The King of Grilled Cheese: $5 Million of Sandwiches Sold in Four Years

No one should be surprised that Michael Inwald has sold $5 million worth of grilled cheese sandwiches by age 32. His path to becoming founder and president of Cheeseboy, the country’s first quick-service grilled cheese franchise chain, was short and direct.

As a kid, the Queens, NY, native would only eat his vegetables after his parents melted American cheese over them. He’ll never forget his first visit to a fondue restaurant when he was 16. And his favorite birthday presents were Brie wheels from his sisters. When he headed to Yale Business School in 2009, it was with the hope that he would gain the financial know-how and connections to raise the capital to start a grilled cheese restaurant chain—never mind that his only food-service experience was volunteering in a Manhattan soup kitchen. 

At Yale, he bought some sandwich presses, began testing his product in earnest at country fairs, and made videos of people enjoying his grilled cheese. At the Yale Entrepreneurial Institute he found mentorship and introductions to investors. “Some showed interest, but I was dead set on finding substantial capital—in the millions,” Inwald says.

Determination Pays Off

Institute director James Boyle, who is used to seeing tech and biotech startups form there, recalls, “The kneejerk reaction of many of us was, ‘How can you possibly turn grilled cheese all by itself into a business? You don't have any proprietary advantage. You can't get a patent on grilled cheese. What are you going to do?’” But Boyle says Inwald was determined there was an un-served market, had a clear idea of what his costs were, and believed he could make money at a price point that would be attractive to a large demographic. “He just kept at it,” Boyle says.

One day, Inwald went to the home of a wealthy Yale alumnus and served grilled cheese to his family. The man wrote Inwald the check he needed. While still in school he opened a concept store, Grilled Cheese To Go, 10 minutes from Yale’s campus in a Milford, Conn., shopping mall. In 2010 he opened the first Cheeseboy in Boston’s South Station. “We realized we were on to something,” Inwald says.

To compensate for his lack of industry experience, Inwald says he has surrounded himself with experienced restaurant professionals. “My job is to support the support center—solve problems, manage finance and accounting, oversee a lot of our marketing activities, and build training platforms and manuals.”

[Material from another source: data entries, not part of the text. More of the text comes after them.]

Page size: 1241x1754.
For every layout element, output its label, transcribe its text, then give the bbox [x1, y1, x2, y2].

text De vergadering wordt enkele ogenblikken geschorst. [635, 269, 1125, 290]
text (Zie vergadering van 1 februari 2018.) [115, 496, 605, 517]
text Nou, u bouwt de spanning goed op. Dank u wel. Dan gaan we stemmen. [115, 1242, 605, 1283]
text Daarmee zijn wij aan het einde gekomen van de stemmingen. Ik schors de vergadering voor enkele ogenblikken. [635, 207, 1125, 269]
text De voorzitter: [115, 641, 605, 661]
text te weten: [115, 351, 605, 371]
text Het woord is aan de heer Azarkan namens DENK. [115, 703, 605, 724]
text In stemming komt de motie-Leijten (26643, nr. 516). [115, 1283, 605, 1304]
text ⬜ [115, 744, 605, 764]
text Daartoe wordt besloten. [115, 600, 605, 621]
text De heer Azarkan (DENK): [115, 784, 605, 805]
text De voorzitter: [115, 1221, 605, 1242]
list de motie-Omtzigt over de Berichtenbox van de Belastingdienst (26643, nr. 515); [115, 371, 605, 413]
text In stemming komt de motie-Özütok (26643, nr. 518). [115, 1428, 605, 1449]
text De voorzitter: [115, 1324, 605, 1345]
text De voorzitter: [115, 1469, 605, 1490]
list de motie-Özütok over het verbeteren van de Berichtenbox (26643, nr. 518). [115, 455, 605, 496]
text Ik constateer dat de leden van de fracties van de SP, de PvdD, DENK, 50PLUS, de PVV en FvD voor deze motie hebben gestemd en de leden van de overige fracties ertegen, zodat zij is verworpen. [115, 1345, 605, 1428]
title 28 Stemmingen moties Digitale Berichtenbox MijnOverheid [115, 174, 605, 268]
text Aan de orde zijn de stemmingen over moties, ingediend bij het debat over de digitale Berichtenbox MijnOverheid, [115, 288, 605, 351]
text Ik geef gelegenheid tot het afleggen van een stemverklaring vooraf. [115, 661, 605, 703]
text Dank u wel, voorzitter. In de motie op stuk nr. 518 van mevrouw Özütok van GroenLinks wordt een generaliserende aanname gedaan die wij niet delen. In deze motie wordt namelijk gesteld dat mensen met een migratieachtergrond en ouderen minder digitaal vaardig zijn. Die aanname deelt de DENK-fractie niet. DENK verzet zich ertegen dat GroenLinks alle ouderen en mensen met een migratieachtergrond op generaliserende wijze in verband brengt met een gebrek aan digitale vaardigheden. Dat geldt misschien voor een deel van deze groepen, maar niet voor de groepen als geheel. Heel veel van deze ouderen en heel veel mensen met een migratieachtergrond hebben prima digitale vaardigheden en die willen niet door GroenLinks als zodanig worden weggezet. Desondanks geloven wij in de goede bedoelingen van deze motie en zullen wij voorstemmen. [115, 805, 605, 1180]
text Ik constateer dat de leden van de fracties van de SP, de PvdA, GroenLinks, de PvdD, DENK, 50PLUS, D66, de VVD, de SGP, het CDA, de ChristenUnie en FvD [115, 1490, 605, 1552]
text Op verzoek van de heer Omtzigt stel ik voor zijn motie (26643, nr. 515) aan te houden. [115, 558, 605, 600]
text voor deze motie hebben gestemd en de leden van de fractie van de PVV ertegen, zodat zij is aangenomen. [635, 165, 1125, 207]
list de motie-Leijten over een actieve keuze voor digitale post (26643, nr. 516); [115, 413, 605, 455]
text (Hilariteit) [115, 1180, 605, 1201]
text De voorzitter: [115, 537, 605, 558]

Today, Cheeseboy employs more than 130 people and operates 10 stores in Connecticut, Massachusetts, New Jersey, New York, and Rhode Island. Nation’s Restaurant News this year named the company a top 50 “Breakout Brand.”

Inwald says, “We have a lot more growth ahead of us.”

One way he’s gaining attention for the brand is by giving back to Cheeseboy customers’ communities. The company is a major supporter of Paul Newman’s Serious Fun Network for children with serious illnesses, and Cheesboy has given away 40,000 sandwiches to encourage “Acts ofKindness.” Their pay-it-forward cards offer a free sandwich to charitable organization volunteers, and a second free sandwich to the do-gooder of the volunteer’s choice.

What would you do for 1 million grilled cheese sandwiches?

To celebrate the sale of Cheeseboy’s 1 millionth sandwich this month, the company is hosting a contest asking, “What would you do for 1 million grilled cheese sandwiches?” Customers enter by explaining how they would use $10,000 to help make an impact on the world. A winner will get a free sandwich every week for life.

Of his four years in business, Inwald says, “I learn something every day. At the beginning, I didn’t know what I didn’t know.” Has he tired of cheese yet? “There’s not a day I will go without cheese, and I always look forward to eating our tomato basil classic.” It’s as if his company motto is his personal mantra: The best things in life are cheese.